Nel brano su «Bella addormentata», quale attore è indicato come il Moro di «Buongiorno notte»?

Brano da esaminare »

☆ ☆ ☆

Non è un film ideologico. Marco Bellocchio, in concorso con l’ultimo lavoro “Bella addormentata“, lo ha sottolineato più volte alla conferenza stampa del suo film, il secondo italiano a passare per la competizione principale. E, è bene chiarire, non è un film sul caso di Eluana Englaro e della sua morte per eutanasia, sebbene il fatto costituisca il tessuto emotivo sul quale il regista piacentino intreccia quattro vicende nelle quali si toccano i temi della vita, della morte, dell’etica privata.
La polemica, comprensibilmente, è in ogni caso dietro l’angolo, anche se l’incontro con la stampa non ha innescato dibattiti di particolare intensità.
In “Bella addormentata” (un riferimento, forse, alla stessa Italia?) Bellocchio ci narra quattro storie: una donna vuole morire e dire addio al mondo; una madre soffre e si affida alla religione a causa del coma della figlia; un senatore del Pdl, in crisi di coscienza, si oppone al pensiero del Partito sul caso Englaro; due ragazzi, dalle opinioni completamente opposte, si innamorano.

Bellocchio dopo la conferenza stampa

Il regista di “I pugni in tasca” ci offre prospettive parallele e differenti, sovrapposte, senza prendere mai posizione, né pretendere di fornire risposte, concedendosi soltanto il piacere consueto di sferzare una classe politica (formidabile in quest’ottica il contributo dell’attore Roberto Herlitzka, il Moro di “Buongiorno notte“) che nel film appare incapace di fornire soluzioni a una delle questioni più complesse che la società oggi necessita di affrontare con fermezza. In generale è lo stesso universo istituzionale a uscirne malconcio, dai medici che scommettono sulla sopravvivenza dei pazienti ai poliziotti che giocano a carte con gli arrestati.
Era lecito forse aspettarsi qualcosa di più da Bellocchio, visti i temi scottanti al centro del racconto, e considerati i precedenti cinematografici di notevole e maggiore forza. Ma il tocco di maestro si sente costantemente, per niente assopito stando a guardare l’intensità con la quale le storie vengono raccontate. Bellocchio si affida in questo anche alle doti degli attori protagonisti, tra cui spiccano, oltre al già citato Herlitzka, Toni Servillo (presente in due film del concorso) e Isabelle Huppert.

☆ ☆ ☆

I dati »

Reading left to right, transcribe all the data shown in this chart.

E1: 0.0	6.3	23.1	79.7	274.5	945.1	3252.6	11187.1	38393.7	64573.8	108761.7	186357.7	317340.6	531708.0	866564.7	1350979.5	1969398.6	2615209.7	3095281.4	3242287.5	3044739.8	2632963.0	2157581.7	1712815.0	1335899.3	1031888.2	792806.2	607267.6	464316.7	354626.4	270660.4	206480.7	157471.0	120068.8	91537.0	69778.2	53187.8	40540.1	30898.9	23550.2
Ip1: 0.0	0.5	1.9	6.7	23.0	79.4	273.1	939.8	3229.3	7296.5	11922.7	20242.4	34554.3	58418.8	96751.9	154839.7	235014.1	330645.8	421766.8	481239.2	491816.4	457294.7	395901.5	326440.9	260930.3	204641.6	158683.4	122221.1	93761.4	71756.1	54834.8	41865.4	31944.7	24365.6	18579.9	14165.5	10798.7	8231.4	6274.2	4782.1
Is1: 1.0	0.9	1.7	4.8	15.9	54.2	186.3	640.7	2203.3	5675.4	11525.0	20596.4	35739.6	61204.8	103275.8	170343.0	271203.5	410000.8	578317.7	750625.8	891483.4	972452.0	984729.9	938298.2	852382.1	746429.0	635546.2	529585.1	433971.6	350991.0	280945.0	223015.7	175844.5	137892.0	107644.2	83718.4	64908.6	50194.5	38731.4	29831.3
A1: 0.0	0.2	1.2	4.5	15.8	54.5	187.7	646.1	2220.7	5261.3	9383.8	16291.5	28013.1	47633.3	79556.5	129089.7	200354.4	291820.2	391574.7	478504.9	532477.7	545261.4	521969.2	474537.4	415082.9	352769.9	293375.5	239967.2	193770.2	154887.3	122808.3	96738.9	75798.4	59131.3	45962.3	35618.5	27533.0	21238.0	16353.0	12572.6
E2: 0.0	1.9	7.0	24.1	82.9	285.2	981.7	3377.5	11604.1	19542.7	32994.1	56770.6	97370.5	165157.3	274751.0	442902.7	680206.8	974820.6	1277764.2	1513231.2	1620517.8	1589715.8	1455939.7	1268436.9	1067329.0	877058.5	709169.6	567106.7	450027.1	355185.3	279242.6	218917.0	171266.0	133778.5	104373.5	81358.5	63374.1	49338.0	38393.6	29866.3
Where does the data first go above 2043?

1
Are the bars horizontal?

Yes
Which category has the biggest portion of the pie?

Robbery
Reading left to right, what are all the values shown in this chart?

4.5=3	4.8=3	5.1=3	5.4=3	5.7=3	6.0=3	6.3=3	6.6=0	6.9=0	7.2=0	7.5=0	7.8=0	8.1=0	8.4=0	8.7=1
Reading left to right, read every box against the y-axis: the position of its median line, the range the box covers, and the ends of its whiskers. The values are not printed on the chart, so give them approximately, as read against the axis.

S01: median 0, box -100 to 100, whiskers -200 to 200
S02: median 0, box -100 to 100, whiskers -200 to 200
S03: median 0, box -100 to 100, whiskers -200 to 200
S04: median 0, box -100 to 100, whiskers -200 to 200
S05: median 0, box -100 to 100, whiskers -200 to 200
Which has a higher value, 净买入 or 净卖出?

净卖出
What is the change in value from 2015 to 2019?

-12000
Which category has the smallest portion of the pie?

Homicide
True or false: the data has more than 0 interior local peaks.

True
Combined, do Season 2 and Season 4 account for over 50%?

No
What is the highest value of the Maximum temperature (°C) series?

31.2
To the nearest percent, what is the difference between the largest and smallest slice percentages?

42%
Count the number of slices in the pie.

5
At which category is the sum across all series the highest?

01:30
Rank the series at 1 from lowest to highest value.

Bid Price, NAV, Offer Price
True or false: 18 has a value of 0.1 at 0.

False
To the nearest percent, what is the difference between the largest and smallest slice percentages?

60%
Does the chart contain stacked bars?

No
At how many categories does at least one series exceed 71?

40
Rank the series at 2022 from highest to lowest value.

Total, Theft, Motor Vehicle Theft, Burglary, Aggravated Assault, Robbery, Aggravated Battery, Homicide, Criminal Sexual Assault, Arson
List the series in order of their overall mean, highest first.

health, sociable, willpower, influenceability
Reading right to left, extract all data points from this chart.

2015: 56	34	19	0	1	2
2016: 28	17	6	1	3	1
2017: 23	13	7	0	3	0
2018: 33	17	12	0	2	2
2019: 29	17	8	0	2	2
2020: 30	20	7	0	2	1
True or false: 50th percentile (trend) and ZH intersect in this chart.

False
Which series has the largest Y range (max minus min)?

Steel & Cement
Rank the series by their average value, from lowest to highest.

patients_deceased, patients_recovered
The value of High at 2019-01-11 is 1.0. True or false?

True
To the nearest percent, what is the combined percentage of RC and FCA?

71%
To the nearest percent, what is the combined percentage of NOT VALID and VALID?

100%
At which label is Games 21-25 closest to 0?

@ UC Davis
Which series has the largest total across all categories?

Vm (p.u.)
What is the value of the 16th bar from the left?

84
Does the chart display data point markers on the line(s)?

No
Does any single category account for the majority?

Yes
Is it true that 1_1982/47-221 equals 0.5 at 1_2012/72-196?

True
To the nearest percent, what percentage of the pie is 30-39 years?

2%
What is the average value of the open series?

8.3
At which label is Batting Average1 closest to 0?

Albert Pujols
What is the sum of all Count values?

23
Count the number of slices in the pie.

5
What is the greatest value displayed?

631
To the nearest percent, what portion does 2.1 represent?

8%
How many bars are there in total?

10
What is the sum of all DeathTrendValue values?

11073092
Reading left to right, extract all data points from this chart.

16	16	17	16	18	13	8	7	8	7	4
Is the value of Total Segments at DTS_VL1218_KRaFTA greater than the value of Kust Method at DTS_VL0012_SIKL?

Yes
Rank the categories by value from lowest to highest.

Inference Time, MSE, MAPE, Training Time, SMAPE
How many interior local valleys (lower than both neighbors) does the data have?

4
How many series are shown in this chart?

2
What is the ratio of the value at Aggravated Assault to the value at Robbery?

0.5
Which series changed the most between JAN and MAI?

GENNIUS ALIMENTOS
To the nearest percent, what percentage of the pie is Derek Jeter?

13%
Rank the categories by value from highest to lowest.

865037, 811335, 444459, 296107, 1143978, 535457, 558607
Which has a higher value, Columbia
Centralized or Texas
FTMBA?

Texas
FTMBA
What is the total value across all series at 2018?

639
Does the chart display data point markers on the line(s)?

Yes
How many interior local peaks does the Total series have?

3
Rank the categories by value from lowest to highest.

☆ ☆ ☆

Soluzione » Roberto Herlitzka.